(Stored data entries)
● ● ● ● ● ● ●
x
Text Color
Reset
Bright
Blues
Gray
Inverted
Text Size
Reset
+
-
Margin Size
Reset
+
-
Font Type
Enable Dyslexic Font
● ● ● ● ● ● ●
**YOUR TASK:**
Quote every line of the data, word for word.

**TASK ANSWER:**
x
Text Color
Reset
Bright
Blues
Gray
Inverted
Text Size
Reset
+
-
Margin Size
Reset
+
-
Font Type
Enable Dyslexic Font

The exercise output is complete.